Are you sure that you have the right problem?
Might the problem be $\tan(\cot(x))$?
On
A function $f : A \to B$ is periodic with period $p$ if, for all $x \in A$, $$f(x + p) = f(x)$$ and $p$ is the least such value for which this is true. For $$f(x) = \tan x \cot x,$$ we see that $f$ is well-defined on the domain $$A = \{x \in \mathbb R : 2x/\pi \not\in \mathbb Z\},$$ that is to say, all reals which are not integer multiples of $\pi/2$. On this domain, we can state $f(x) = 1$: another way to put it is, $$f(x) = \begin{cases} 1, & x \in A \\ \text{undefined}, & x \not\in A. \end{cases}$$ Now suppose that $0 < p < \pi/2$. Then we would have $f(x+p) = 1 = f(x)$ whenever $x \in A$ and $x+p \in A$. But if $x+p \not\in A$ while $x \in A$, we would have a violation of the periodicity condition.
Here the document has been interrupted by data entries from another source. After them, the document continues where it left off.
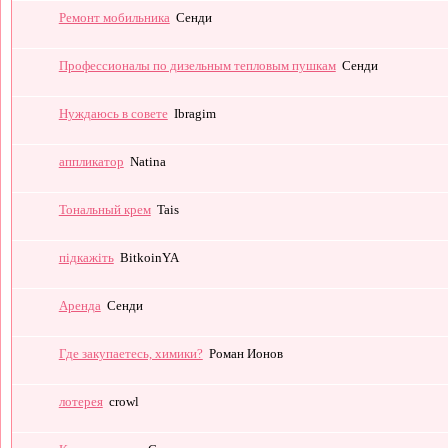
Ремонт мобильника
Сенди
Профессионалы по дизельным тепловым пушкам
Сенди
Нуждаюсь в совете
Ibragim
аппликатор
Natina
Тональный крем
Tais
підкажіть
BitkoinYA
Аренда
Сенди
Где закупаетесь, химики?
Роман Ионов
лотерея
crowl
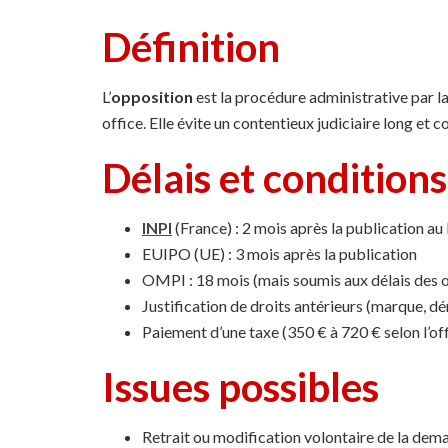
Définition
L’
opposition
est la procédure administrative par laq
office. Elle évite un contentieux judiciaire long et c
Délais et conditions
INPI
(France) : 2 mois après la publication a
EUIPO (UE) : 3 mois après la publication
OMPI : 18 mois (mais soumis aux délais des o
Justification de droits antérieurs (marque, 
Paiement d’une taxe (350 € à 720 € selon l’of
Issues possibles
Retrait ou modification volontaire de la de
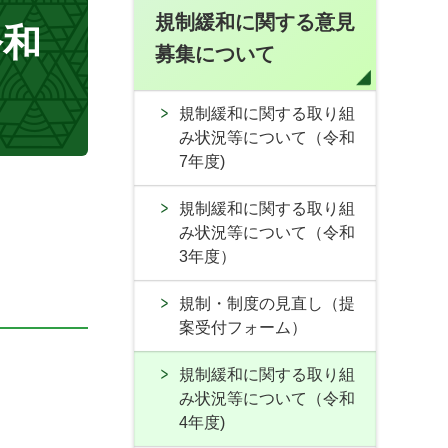
規制緩和に関する意見
令和
募集について
規制緩和に関する取り組
み状況等について（令和
7年度)
規制緩和に関する取り組
み状況等について（令和
3年度）
規制・制度の見直し（提
案受付フォーム）
規制緩和に関する取り組
み状況等について（令和
4年度)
Yet a situation arises for $x = \pi/2 - p$: since by construction $0 < p < \pi/2$, $x = \pi/2 - p \in A$, yet $x + p = \pi/2 \not \in A$. Consequently, $f$ cannot be periodic with $p < \pi/2$.
It is rather straightforward to continue to reason that $f$ is periodic with $p = \pi/2$. For example, suppose $x \not\in A$; then $2x/\pi \in \mathbb Z$. Then $$\frac{2(x+\pi/2)}{\pi} = \frac{2x}{\pi} + 1 \in \mathbb Z,$$ consequently $x+\pi/2 \not\in A$. And since each step is reversible, we conclude $x + \pi/2 \not\in A$ implies $x \not \in A$; hence $x \in A$ if and only if $x + \pi/2 \in A$. Then apply the period condition to conclude $f(x+\pi/2) = 1 = f(x)$ for all $x \in A$.
$$f(x) = \dfrac{\tan x}{\tan x}\neq 1$$ $$f(x) = 1, x\neq k\dfrac{\pi}{2}, k\in\mathbb{I}\\$$
The period is $\pi / 2$, since the function isn't defined for integral multiple of pi/2. So as egreg also mentions, it will have holes in graph.
For a function to be periodic, it must have translational symmetry in its graph.